The second figure plots the yearly change in the unemployment rate against the same yearly payroll changes just shown. Yes, the data for these numbers come from two quite different surveys of the job market (the payroll numbers come from a sample of businesses, so they can’t tell you who’s not working; for that, you have to survey households). But we all link them up on the first Friday of each month under the perfectly reasonable premise that faster payroll growth ought to be leading to lower unemployment.
And it does. That’s a very tight fit; the payroll change explains 90% of the variation in the unemployment change. Now, consider this.
Using the little equation embedded in that graph, you can ask yourself how much better would we be doing in terms of lower unemployment if we had faster payroll growth. For example, over the past year, payrolls were up 1.6%, as noted. Plug that into the equation from the second figure and you get a predicted 0.6 point change in the jobless rate, the same as the actual change over the past year.
Now, go back to the 1990s recovery, when at this stage we were generating much faster growth. In fact, what is 1.6% now was 3.5% then, i.e., that’s the annual pace of job growth at this stage in the 90s recovery. Plug that into the equation and the jobless rate would be down 1.8 percentage points, meaning the unemployment rate would be more than a point lower than it is: 6.3% instead of 7.5%.
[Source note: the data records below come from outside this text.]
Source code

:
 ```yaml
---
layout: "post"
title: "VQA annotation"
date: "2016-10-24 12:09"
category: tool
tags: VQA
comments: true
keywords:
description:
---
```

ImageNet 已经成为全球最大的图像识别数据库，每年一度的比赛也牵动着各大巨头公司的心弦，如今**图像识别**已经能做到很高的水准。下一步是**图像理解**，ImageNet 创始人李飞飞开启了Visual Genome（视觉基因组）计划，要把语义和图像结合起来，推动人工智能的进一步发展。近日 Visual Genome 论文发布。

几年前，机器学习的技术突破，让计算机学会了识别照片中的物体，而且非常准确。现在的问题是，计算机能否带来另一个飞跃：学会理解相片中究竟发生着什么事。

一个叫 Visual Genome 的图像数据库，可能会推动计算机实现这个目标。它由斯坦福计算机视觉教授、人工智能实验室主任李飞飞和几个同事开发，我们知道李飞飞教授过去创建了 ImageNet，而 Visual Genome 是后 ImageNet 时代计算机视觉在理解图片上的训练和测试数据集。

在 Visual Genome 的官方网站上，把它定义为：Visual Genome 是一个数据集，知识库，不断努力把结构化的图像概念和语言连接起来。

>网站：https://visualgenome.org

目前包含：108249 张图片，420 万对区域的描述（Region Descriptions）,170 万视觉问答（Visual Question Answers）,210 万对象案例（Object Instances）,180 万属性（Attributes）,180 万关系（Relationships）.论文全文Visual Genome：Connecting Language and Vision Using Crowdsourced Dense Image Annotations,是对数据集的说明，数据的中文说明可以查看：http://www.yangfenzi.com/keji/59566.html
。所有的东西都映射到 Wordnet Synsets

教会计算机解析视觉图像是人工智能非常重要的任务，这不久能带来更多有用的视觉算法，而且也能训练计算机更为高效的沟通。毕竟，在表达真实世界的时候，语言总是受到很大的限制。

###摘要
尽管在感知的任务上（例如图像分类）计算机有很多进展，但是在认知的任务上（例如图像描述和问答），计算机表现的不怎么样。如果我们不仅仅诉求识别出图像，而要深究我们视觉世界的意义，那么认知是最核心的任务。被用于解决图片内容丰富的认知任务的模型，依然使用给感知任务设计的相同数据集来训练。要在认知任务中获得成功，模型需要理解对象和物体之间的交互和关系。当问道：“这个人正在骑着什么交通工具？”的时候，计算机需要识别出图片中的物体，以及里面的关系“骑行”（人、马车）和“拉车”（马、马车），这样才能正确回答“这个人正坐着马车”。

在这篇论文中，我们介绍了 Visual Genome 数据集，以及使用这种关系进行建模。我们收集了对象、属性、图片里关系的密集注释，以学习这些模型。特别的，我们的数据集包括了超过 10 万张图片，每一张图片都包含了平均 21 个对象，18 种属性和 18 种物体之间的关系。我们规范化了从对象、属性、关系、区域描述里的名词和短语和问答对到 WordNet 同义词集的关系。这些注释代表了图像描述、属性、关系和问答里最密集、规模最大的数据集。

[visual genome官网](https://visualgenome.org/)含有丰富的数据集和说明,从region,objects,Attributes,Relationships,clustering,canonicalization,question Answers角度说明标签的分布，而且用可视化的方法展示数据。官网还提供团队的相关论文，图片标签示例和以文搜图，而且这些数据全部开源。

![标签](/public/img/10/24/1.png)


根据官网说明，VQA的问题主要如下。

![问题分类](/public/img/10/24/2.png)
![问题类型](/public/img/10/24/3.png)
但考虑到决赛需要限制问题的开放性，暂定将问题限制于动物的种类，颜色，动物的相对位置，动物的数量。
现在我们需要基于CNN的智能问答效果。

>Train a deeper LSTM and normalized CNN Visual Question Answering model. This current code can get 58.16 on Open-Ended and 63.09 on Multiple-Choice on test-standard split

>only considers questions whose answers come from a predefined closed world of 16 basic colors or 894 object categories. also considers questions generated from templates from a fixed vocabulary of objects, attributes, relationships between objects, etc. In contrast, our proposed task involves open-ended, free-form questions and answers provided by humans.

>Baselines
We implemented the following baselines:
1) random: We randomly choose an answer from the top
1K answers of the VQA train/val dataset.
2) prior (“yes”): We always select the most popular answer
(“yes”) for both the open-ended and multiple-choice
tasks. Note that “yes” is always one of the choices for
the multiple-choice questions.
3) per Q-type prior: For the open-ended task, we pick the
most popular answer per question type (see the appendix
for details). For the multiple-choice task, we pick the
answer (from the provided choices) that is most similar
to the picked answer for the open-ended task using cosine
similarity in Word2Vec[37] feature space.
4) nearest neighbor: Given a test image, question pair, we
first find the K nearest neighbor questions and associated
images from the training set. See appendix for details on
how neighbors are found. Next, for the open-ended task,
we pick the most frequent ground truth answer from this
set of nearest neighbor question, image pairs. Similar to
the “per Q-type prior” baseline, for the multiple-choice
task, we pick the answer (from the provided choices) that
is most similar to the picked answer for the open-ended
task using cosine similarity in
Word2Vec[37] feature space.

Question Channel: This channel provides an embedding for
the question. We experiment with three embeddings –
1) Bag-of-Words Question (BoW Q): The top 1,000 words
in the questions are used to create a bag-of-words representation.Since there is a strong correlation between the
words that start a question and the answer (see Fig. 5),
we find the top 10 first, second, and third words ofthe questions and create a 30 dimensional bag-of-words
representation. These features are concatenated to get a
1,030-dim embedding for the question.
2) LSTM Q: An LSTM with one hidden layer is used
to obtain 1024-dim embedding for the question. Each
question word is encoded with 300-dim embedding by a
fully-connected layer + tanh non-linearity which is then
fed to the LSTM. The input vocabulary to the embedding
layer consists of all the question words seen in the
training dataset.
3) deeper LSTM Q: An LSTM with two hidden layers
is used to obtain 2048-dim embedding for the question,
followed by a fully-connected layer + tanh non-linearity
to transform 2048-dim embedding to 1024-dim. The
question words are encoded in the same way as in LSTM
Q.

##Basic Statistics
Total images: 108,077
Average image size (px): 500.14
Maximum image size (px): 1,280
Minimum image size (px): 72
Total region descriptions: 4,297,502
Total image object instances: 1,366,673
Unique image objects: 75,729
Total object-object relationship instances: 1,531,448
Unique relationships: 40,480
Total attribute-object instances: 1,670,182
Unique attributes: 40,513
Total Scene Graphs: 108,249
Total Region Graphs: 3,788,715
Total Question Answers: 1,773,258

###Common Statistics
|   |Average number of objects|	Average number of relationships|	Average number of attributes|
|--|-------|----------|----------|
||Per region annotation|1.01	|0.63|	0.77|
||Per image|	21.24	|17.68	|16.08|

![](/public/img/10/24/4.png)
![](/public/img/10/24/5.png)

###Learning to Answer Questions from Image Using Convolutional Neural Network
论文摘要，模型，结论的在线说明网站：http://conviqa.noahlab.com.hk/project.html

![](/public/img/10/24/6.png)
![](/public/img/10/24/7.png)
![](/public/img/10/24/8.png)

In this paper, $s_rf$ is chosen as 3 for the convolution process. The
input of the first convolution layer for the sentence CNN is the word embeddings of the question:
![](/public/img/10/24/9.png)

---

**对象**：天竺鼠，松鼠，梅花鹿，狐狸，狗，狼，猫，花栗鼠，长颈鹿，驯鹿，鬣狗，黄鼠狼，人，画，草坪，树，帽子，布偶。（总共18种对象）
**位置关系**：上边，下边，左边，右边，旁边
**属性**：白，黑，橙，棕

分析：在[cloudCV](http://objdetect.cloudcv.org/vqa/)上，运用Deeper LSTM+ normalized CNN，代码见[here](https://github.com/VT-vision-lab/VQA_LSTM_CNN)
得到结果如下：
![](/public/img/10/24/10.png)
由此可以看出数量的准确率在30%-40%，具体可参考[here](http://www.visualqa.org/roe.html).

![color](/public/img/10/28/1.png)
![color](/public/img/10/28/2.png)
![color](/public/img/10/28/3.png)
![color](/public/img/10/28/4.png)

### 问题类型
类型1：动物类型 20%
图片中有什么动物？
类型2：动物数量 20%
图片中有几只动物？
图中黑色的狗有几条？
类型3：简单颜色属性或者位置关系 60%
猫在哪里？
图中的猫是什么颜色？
OK, this is a simplistic exercise, and btw, at that point, the Fed could well be slamming on the brakes. But that’s what I mean by costly. I’m glad we’re doing better than we thought (point 1 above) and with all the fiscal headwinds out there, that steady annual pace of job growth ain’t too bad. But bottom line, it’s not good enough to provide working families the job and wage opportunities they need right now, nor the bargaining power that would enforce a better distribution of growth. I’m glad the stock market’s on a tear, but those factors remain serious deficiencies in the current, and I suspect, future economy.